**Excerpted passage**
━━━━━━━━━━━━━━━━
One of those many variables is “Goodwill”. Goodwill is a slightly complex aspect of the selling process, and it has a major impact on the long-term health of the deal.

 

In this article, we want to cover how goodwill is taxed when selling a business. Let’s start by determining what goodwill is, how it works, and how you can use it to your advantage.

 

What is Goodwill When Selling a Business?

 

In the simplest terms, goodwill is a personal value you’ve gained with your customer base, suppliers, and other parts of your business model that are required for it to function. When you’ve built up quite a bit of it, you can assure your buyer that they will enjoy the benefits of your hard work in the sense that those established supply lines and customers will continue to do business with the company despite the change in ownership.

 

This “goodwill” is obviously intangible. It’s not a physical asset that the buyer can hold onto and know that it’s meaningful. This can produce some difficulties when you’re trying to use it to your advantage, but it is well worth the effort.

 

Why is Goodwill Important?
━━━━━━━━━━━━━━━━
**Directions**
1. Summarize the passage on goodwill in selling a business in two sentences.
2. Extend the passage on goodwill in selling a business, picking up after its final heading.
The lines that follow bear no relation to the passage on business goodwill.

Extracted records
━━━━━━━━━━━━━━━━
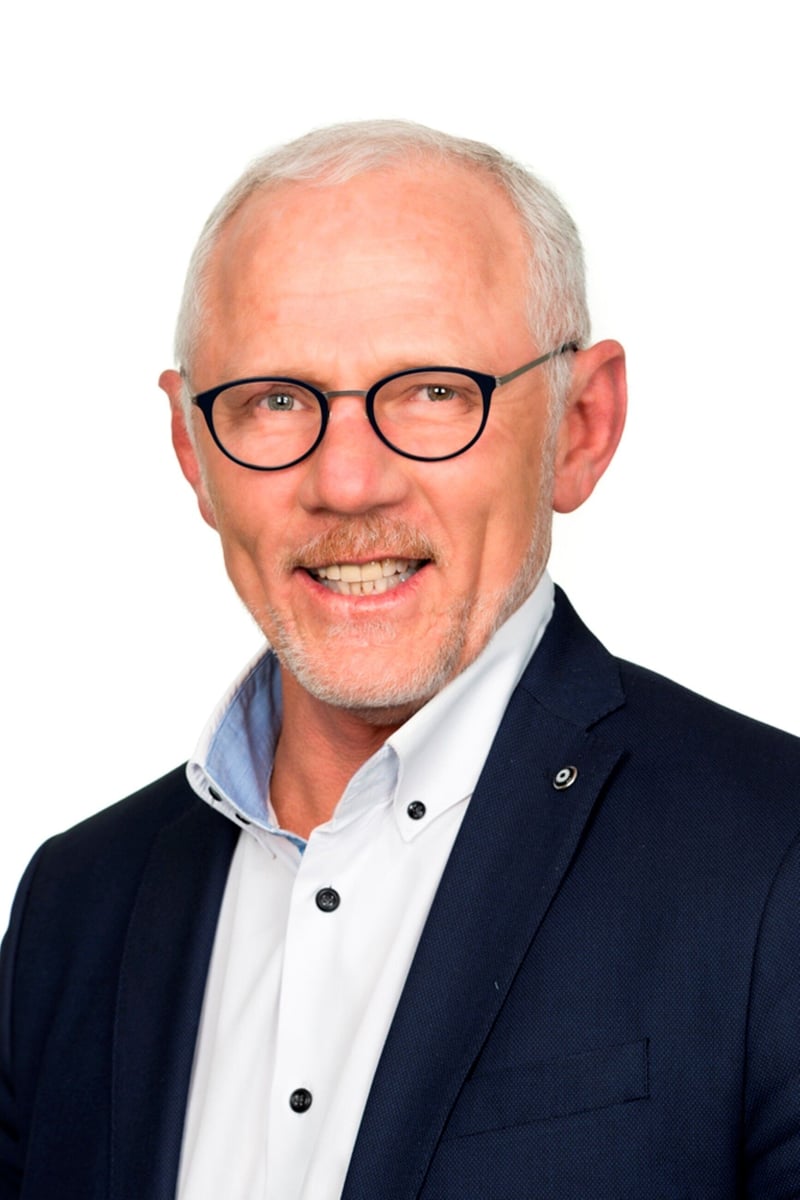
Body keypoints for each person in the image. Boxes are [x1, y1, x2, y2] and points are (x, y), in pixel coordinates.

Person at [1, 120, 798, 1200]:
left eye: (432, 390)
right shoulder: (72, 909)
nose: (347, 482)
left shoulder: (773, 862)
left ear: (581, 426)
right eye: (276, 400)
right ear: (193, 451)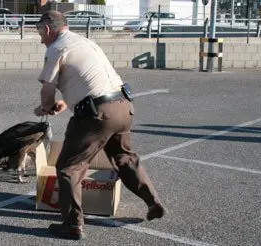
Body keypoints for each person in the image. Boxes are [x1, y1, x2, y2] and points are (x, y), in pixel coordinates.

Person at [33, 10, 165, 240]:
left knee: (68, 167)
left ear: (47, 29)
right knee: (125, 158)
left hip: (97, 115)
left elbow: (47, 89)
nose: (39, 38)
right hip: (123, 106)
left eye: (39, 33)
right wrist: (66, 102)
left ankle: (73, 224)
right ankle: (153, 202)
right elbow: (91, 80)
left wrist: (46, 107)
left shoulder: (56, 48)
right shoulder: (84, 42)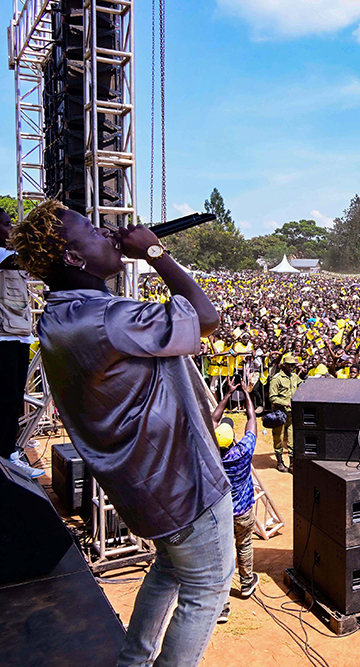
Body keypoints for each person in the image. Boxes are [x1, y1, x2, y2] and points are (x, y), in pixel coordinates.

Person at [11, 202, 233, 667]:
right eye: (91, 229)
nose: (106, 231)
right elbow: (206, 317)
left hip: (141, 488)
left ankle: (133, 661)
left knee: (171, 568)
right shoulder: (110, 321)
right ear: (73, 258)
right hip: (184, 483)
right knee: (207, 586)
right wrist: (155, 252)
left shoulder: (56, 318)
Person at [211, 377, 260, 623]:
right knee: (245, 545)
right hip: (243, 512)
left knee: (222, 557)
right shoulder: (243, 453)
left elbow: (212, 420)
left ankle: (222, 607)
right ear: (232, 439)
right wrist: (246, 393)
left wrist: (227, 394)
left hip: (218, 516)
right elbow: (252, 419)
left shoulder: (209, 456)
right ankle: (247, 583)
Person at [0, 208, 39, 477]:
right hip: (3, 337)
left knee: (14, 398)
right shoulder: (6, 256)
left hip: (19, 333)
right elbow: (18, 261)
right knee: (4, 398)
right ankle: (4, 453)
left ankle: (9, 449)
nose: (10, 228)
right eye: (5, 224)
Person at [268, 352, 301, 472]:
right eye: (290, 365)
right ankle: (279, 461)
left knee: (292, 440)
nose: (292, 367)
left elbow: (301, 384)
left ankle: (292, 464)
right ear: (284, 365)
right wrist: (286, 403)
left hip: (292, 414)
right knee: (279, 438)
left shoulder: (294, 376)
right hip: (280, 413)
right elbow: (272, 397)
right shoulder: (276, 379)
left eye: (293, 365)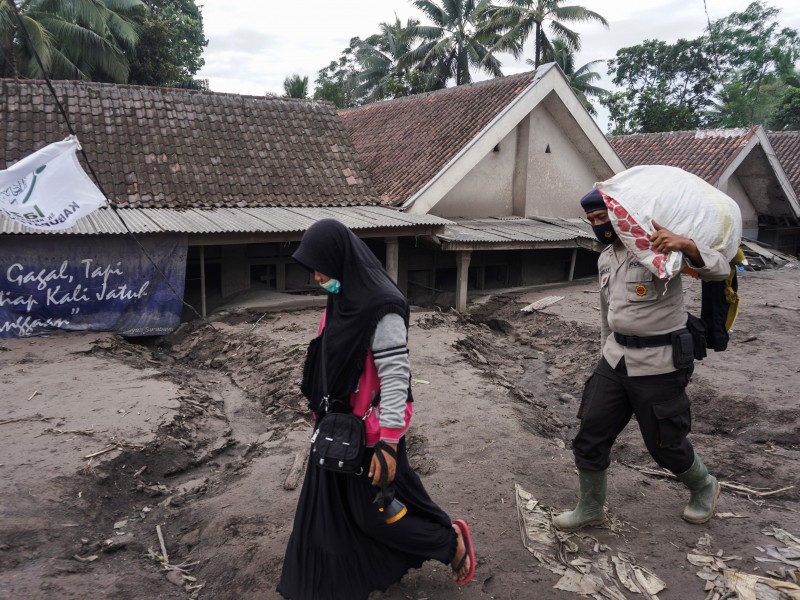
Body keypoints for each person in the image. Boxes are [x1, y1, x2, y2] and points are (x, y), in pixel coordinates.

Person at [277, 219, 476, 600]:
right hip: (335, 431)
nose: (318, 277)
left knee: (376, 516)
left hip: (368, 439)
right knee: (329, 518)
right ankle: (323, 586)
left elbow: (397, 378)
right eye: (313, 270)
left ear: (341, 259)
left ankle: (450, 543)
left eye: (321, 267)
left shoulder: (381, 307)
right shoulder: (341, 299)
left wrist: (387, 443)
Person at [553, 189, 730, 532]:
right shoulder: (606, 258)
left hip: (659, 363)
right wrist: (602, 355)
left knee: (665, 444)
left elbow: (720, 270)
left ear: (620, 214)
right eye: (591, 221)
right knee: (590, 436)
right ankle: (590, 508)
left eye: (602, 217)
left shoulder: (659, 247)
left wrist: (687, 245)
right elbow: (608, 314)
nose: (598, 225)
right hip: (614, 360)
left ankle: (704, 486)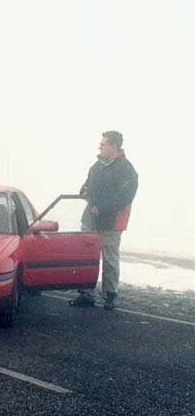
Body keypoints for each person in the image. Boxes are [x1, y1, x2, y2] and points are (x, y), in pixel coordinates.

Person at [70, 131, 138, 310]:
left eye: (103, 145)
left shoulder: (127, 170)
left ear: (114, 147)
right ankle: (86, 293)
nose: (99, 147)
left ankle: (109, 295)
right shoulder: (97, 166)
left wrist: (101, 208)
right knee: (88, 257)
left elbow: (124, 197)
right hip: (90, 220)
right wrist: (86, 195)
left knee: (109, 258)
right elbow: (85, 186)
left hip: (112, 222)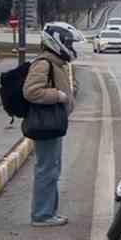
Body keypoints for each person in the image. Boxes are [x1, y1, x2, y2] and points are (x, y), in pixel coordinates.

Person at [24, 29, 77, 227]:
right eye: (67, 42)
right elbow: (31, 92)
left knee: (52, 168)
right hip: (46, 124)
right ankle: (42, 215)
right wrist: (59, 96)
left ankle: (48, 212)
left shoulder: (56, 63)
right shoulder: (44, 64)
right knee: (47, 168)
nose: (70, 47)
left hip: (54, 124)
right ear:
━━━━━━━━━━━━━━━━
**Answer set**
1. Goodwill, which the passage calls a slightly complex aspect of selling a business with a major impact on the long-term health of the deal, is the personal value a seller has built with customers, suppliers, and other parts of the business model required for it to function, and it assures a buyer that those relationships will continue despite the change in ownership. Because goodwill is intangible rather than a physical asset, using it to one's advantage can be difficult, though the passage holds that it is well worth the effort.

2.
Goodwill is a key component of the selling process because it provides you with the opportunity to reduce the taxes you pay on the sale while maximizing your overall profits. This is because you can handle the goodwill transaction separate from the main asset sale to avoid capital gains rates that would otherwise dramatically raise the amount of taxation you face upon closing the sale.

 

Since taxes are likely to chip away at a large chunk of your would-be profits, goodwill is a tool most reputable companies should try to take advantage of.

 

The Problem with Goodwill Assets

 

Calling back to the first section, you might remember that we said goodwill is an intangible asset; an asset that has no physical existence, yet it can still provide a lot of value to the right buyer.

 

That produces a bit of a problem sometimes. How do you prove you have goodwill built up with your customers and any other relevant entities?

 

Well, the main way of proving you have goodwill is via your profits. Whenever you have your company’s value assessed, your excess earnings are typically counted towards your goodwill. These earnings are what goes above and beyond your profit projections, and that helps prove that your customers are more than happy to continue supporting the business and providing substantial profits for the new owner. This is probably the best way to prove to a buyer that your business has built up some goodwill and won’t suddenly tank once the sale goes public.

 

So, if you’re wanting to take advantage of goodwill sales during your asset liquidation, it’s a wise choice to ensure your net earnings are well above the value of your tangible assets such as your inventory.

 

How is Goodwill Taxed When Selling a Business?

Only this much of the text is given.